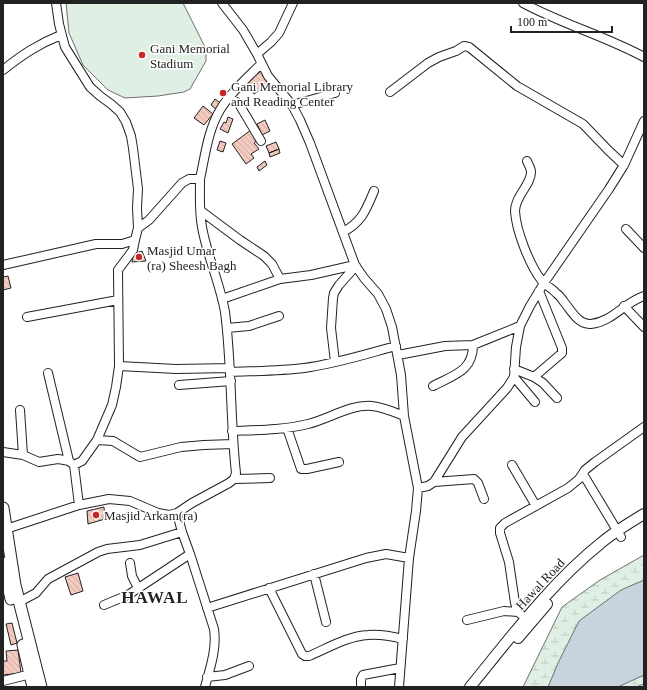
<svg xmlns="http://www.w3.org/2000/svg" width="647" height="690" font-family="'Times New Roman',serif">
<defs>
<pattern id="wetland-marsh" width="20" height="14" patternUnits="userSpaceOnUse"><rect width="20" height="14" fill="#e0efe3"/><path d="M1 5h8M5 5V1M11 12h8M15 12V8" fill="none" stroke="#c0cdc2"/></pattern>
<pattern id="building-back-hatch" width="6" height="6" patternUnits="userSpaceOnUse"><rect width="6" height="6" fill="#f3c9c0"/><path d="M-1 5l2 2M0 0l6 6M5-1l2 2" fill="none" stroke="#d0aca5"/></pattern>
</defs>
<rect width="100%" height="100%" fill="#fff"/>
<path fill="#e0efe3" stroke="#6f6f6f" d="M66,3h117l23,46v12l-16,28 -6,3 -26,4 -33,2 -17,-8 -25,-25 -14,-32z"/>
<path fill="url(#wetland-marsh)" stroke="#6f6f6f" d="M644,555v129l-8,3h-113l39,-80 38,-27z"/>
<path fill="#c7d3dd" stroke="#6f6f6f" d="M644,580v95l-26,12h-70l10,-24 21,-42 42,-31z"/>
<path fill="url(#building-back-hatch)" stroke="#222" d="M261,71l9,12 -16,11 -8,-12z
M215,99l7,5 -5,6 -6,-5z
M203,106l10,8 -9,11 -10,-7z
M228,117l5,2 -5,14 -8,-4 4,-7 2,1z
M265,120l5,11 -8,4 -5,-11z
M251,130l7,10 -4,3 5,6 -8,5 3,4 -8,6 -14,-20z
M220,141l6,2 -3,9 -6,-2z
M276,142l3,7 -10,4 -3,-7z
M279,149l1,4 -10,4 -1,-4z
M265,161l2,4 -8,6 -2,-4z
M142,251l4,10 -14,1 1,-8z
M8,276l3,12 -8,2v-13z
M104,507l1,12 -17,5 -1,-13z
M78,573l5,18 -12,4 -6,-18z
M12,623l5,20 -6,2 -5,-21z
M18,650l3,23 -18,2v-14h4l-1,-10z"/>
<g fill="none" stroke-linecap="round" stroke-linejoin="round">
<g stroke="#222" stroke-width="10">
<path id="minor" d="M222,3l21,27 14,24 11,22 24,29 8,15 10,23 45,122 9,13 14,16 8,15 6,18 9,48 3,41 14,72 -2,23 -7,47 -10,129
M523,3c39,21 82,33 121,54
M257,54l14,-12 8,-9 14,-30
M3,70c19,-15 35,-26 58,-35
M390,92l38,-29 11,-6 17,-6 8,-5 5,1 48,39 66,38 25,26 16,15
M229,97l10,7 22,37
M292,105l43,-12
M527,161c1,3 4,7 4,11 0,13 -16,24 -16,39 1,20 15,55 27,70 4,5 10,7 14,12 3,2 6,6 8,9 7,8 14,23 27,22 21,-2 34,-22 53,-28
M200,179c0,16 -1,32 2,48 5,29 18,56 23,85 7,53 5,107 11,161l-2,6 -5,4 -37,20 -15,10 5,19 8,22 24,75c3,20 -4,39 -9,58
M201,211l39,29 24,16 8,8 8,15
M138,228l11,-8 33,-37 7,-4h11c5,-23 8,-49 20,-69 10,-17 27,-32 41,-46
M626,229l18,19
M343,232c19,-10 23,-22 31,-41
M3,265l93,-21h26l13,-4
M222,299l58,-20 31,-4 44,-10
M624,306l20,21
M27,317l91,-17
M227,328l22,-2 30,-10
M398,355l47,-9 28,-1 47,-19
M335,362l-4,-34 2,-30 1,-5 5,-8 17,-19
M119,366l57,3 54,-1
M514,369l20,8 9,6 14,15
M231,372c24,-1 49,-1 73,-4 31,-4 62,-14 92,-22
M48,373l21,88
M514,377l21,25
M534,377l28,-24v-5l-23,-57
M179,385l52,-4
M433,386c21,-11 40,-15 40,-41
M20,410l3,45
M287,428l14,41h6l32,-7
M232,431c26,-1 51,-1 76,-7 21,-5 42,-20 64,-18 11,1 22,6 32,10
M97,440l16,1 27,16 41,-10 23,-2 29,-1
M3,452l20,3 16,7 19,-3 6,1 5,1 5,4 8,-4 15,-21 15,-35 4,-18 3,-21 -1,-96 15,-20 2,-10 3,-12 -1,-20 1,-19 -5,-41 -2,-12 -5,-14 -6,-10 -9,-8 -11,-8 -10,-9 -25,-40 -6,-23 -3,-21
M74,465l5,40
M512,465l24,41
M583,474l38,63
M234,479l36,-1
M434,482l40,-3 4,4 6,16
M418,488l10,-2 6,-4 28,-45 45,-49 7,-11 2,-30 4,-21 10,-20 14,-23 65,-94 15,-24 20,-44
M3,530l76,-25 30,-6 21,2 28,12 11,2 8,-2
M130,563l2,13 6,12
M314,574l12,48
M269,588l33,66 3,2h4c19,-8 39,-20 59,-21 12,-1 23,1 35,4
M19,602l17,-9 12,-14 50,-27 9,-3 33,-4 42,-13
M104,605l24,-10 62,-41
M207,608l159,-50 20,-4 23,4
M467,620l37,-9 14,1
M530,622l-12,-10 -3,-9 -6,-41 -9,-29v-5l5,-5 63,-35 11,-9 6,-9 10,-8 49,-35
M207,677l18,-2 24,-9
M3,681l32,-8
M361,687v-8l2,-4 37,-7"/>
</g>
<g stroke="#222" stroke-width="12">
<path id="major" d="M518,638l29,-34
M470,687c41,-50 80,-103 131,-144 13,-11 28,-20 43,-29"/>
</g>
<g stroke="#222" stroke-width="13">
<path id="highway" d="M3,508l12,77 26,102
M3,563l8,36
M23,645l10,42"/>
</g>
<use href="#minor" stroke="#fff" stroke-width="8"/>
<use href="#major" stroke="#fff" stroke-width="10"/>
<use href="#highway" stroke="#fff" stroke-width="11"/>
</g>
<g fill="#c62828" stroke="#fff" stroke-width="1.5">
<circle cx="142" cy="55" r="4"/>
<circle cx="223" cy="93" r="4"/>
<circle cx="139" cy="257" r="4"/>
<circle cx="96" cy="515" r="4"/>
</g>
<g text-anchor="middle" dominant-baseline="central" stroke-width="3" stroke-linejoin="round" paint-order="stroke">
<g font-size="13" fill="#222" stroke="#fff" text-anchor="start">
<text x="150" y="48">Gani Memorial<tspan x="150" dy="15">Stadium</tspan></text>
<text x="231" y="86">Gani Memorial Library<tspan x="231" dy="15">and Reading Center</tspan></text>
<text x="147" y="250">Masjid Umar<tspan x="147" dy="15">(ra) Sheesh Bagh</tspan></text>
<text x="104" y="515">Masjid Arkam(ra)</text>
</g>
<g font-size="13" fill="#222" stroke="#fff">
<text transform="translate(540 584) rotate(-47)">Hawal Road</text>
</g>
<g font-size="17" font-weight="bold" letter-spacing="1" fill="#222" stroke="#fff">
<text x="155" y="597">HAWAL</text>
</g>
</g>
<rect width="647" height="690" fill="none" stroke="#222222" stroke-width="8"/>
<path d="M511 26v6h101v-6" fill="none" stroke="#222222" stroke-width="2"/>
<text x="517" y="26" font-size="12" fill="#222222" stroke="#ffffff" stroke-width="3" paint-order="stroke">100 m</text>
</svg>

### Task statement
Give every entry back unchanged, with no pictures.

### Answer for the task
<svg xmlns="http://www.w3.org/2000/svg" width="647" height="690" font-family="'Times New Roman',serif">
<defs>
<pattern id="wetland-marsh" width="20" height="14" patternUnits="userSpaceOnUse"><rect width="20" height="14" fill="#e0efe3"/><path d="M1 5h8M5 5V1M11 12h8M15 12V8" fill="none" stroke="#c0cdc2"/></pattern>
<pattern id="building-back-hatch" width="6" height="6" patternUnits="userSpaceOnUse"><rect width="6" height="6" fill="#f3c9c0"/><path d="M-1 5l2 2M0 0l6 6M5-1l2 2" fill="none" stroke="#d0aca5"/></pattern>
</defs>
<rect width="100%" height="100%" fill="#fff"/>
<path fill="#e0efe3" stroke="#6f6f6f" d="M66,3h117l23,46v12l-16,28 -6,3 -26,4 -33,2 -17,-8 -25,-25 -14,-32z"/>
<path fill="url(#wetland-marsh)" stroke="#6f6f6f" d="M644,555v129l-8,3h-113l39,-80 38,-27z"/>
<path fill="#c7d3dd" stroke="#6f6f6f" d="M644,580v95l-26,12h-70l10,-24 21,-42 42,-31z"/>
<path fill="url(#building-back-hatch)" stroke="#222" d="M261,71l9,12 -16,11 -8,-12z
M215,99l7,5 -5,6 -6,-5z
M203,106l10,8 -9,11 -10,-7z
M228,117l5,2 -5,14 -8,-4 4,-7 2,1z
M265,120l5,11 -8,4 -5,-11z
M251,130l7,10 -4,3 5,6 -8,5 3,4 -8,6 -14,-20z
M220,141l6,2 -3,9 -6,-2z
M276,142l3,7 -10,4 -3,-7z
M279,149l1,4 -10,4 -1,-4z
M265,161l2,4 -8,6 -2,-4z
M142,251l4,10 -14,1 1,-8z
M8,276l3,12 -8,2v-13z
M104,507l1,12 -17,5 -1,-13z
M78,573l5,18 -12,4 -6,-18z
M12,623l5,20 -6,2 -5,-21z
M18,650l3,23 -18,2v-14h4l-1,-10z"/>
<g fill="none" stroke-linecap="round" stroke-linejoin="round">
<g stroke="#222" stroke-width="10">
<path id="minor" d="M222,3l21,27 14,24 11,22 24,29 8,15 10,23 45,122 9,13 14,16 8,15 6,18 9,48 3,41 14,72 -2,23 -7,47 -10,129
M523,3c39,21 82,33 121,54
M257,54l14,-12 8,-9 14,-30
M3,70c19,-15 35,-26 58,-35
M390,92l38,-29 11,-6 17,-6 8,-5 5,1 48,39 66,38 25,26 16,15
M229,97l10,7 22,37
M292,105l43,-12
M527,161c1,3 4,7 4,11 0,13 -16,24 -16,39 1,20 15,55 27,70 4,5 10,7 14,12 3,2 6,6 8,9 7,8 14,23 27,22 21,-2 34,-22 53,-28
M200,179c0,16 -1,32 2,48 5,29 18,56 23,85 7,53 5,107 11,161l-2,6 -5,4 -37,20 -15,10 5,19 8,22 24,75c3,20 -4,39 -9,58
M201,211l39,29 24,16 8,8 8,15
M138,228l11,-8 33,-37 7,-4h11c5,-23 8,-49 20,-69 10,-17 27,-32 41,-46
M626,229l18,19
M343,232c19,-10 23,-22 31,-41
M3,265l93,-21h26l13,-4
M222,299l58,-20 31,-4 44,-10
M624,306l20,21
M27,317l91,-17
M227,328l22,-2 30,-10
M398,355l47,-9 28,-1 47,-19
M335,362l-4,-34 2,-30 1,-5 5,-8 17,-19
M119,366l57,3 54,-1
M514,369l20,8 9,6 14,15
M231,372c24,-1 49,-1 73,-4 31,-4 62,-14 92,-22
M48,373l21,88
M514,377l21,25
M534,377l28,-24v-5l-23,-57
M179,385l52,-4
M433,386c21,-11 40,-15 40,-41
M20,410l3,45
M287,428l14,41h6l32,-7
M232,431c26,-1 51,-1 76,-7 21,-5 42,-20 64,-18 11,1 22,6 32,10
M97,440l16,1 27,16 41,-10 23,-2 29,-1
M3,452l20,3 16,7 19,-3 6,1 5,1 5,4 8,-4 15,-21 15,-35 4,-18 3,-21 -1,-96 15,-20 2,-10 3,-12 -1,-20 1,-19 -5,-41 -2,-12 -5,-14 -6,-10 -9,-8 -11,-8 -10,-9 -25,-40 -6,-23 -3,-21
M74,465l5,40
M512,465l24,41
M583,474l38,63
M234,479l36,-1
M434,482l40,-3 4,4 6,16
M418,488l10,-2 6,-4 28,-45 45,-49 7,-11 2,-30 4,-21 10,-20 14,-23 65,-94 15,-24 20,-44
M3,530l76,-25 30,-6 21,2 28,12 11,2 8,-2
M130,563l2,13 6,12
M314,574l12,48
M269,588l33,66 3,2h4c19,-8 39,-20 59,-21 12,-1 23,1 35,4
M19,602l17,-9 12,-14 50,-27 9,-3 33,-4 42,-13
M104,605l24,-10 62,-41
M207,608l159,-50 20,-4 23,4
M467,620l37,-9 14,1
M530,622l-12,-10 -3,-9 -6,-41 -9,-29v-5l5,-5 63,-35 11,-9 6,-9 10,-8 49,-35
M207,677l18,-2 24,-9
M3,681l32,-8
M361,687v-8l2,-4 37,-7"/>
</g>
<g stroke="#222" stroke-width="12">
<path id="major" d="M518,638l29,-34
M470,687c41,-50 80,-103 131,-144 13,-11 28,-20 43,-29"/>
</g>
<g stroke="#222" stroke-width="13">
<path id="highway" d="M3,508l12,77 26,102
M3,563l8,36
M23,645l10,42"/>
</g>
<use href="#minor" stroke="#fff" stroke-width="8"/>
<use href="#major" stroke="#fff" stroke-width="10"/>
<use href="#highway" stroke="#fff" stroke-width="11"/>
</g>
<g fill="#c62828" stroke="#fff" stroke-width="1.5">
<circle cx="142" cy="55" r="4"/>
<circle cx="223" cy="93" r="4"/>
<circle cx="139" cy="257" r="4"/>
<circle cx="96" cy="515" r="4"/>
</g>
<g text-anchor="middle" dominant-baseline="central" stroke-width="3" stroke-linejoin="round" paint-order="stroke">
<g font-size="13" fill="#222" stroke="#fff" text-anchor="start">
<text x="150" y="48">Gani Memorial<tspan x="150" dy="15">Stadium</tspan></text>
<text x="231" y="86">Gani Memorial Library<tspan x="231" dy="15">and Reading Center</tspan></text>
<text x="147" y="250">Masjid Umar<tspan x="147" dy="15">(ra) Sheesh Bagh</tspan></text>
<text x="104" y="515">Masjid Arkam(ra)</text>
</g>
<g font-size="13" fill="#222" stroke="#fff">
<text transform="translate(540 584) rotate(-47)">Hawal Road</text>
</g>
<g font-size="17" font-weight="bold" letter-spacing="1" fill="#222" stroke="#fff">
<text x="155" y="597">HAWAL</text>
</g>
</g>
<rect width="647" height="690" fill="none" stroke="#222222" stroke-width="8"/>
<path d="M511 26v6h101v-6" fill="none" stroke="#222222" stroke-width="2"/>
<text x="517" y="26" font-size="12" fill="#222222" stroke="#ffffff" stroke-width="3" paint-order="stroke">100 m</text>
</svg>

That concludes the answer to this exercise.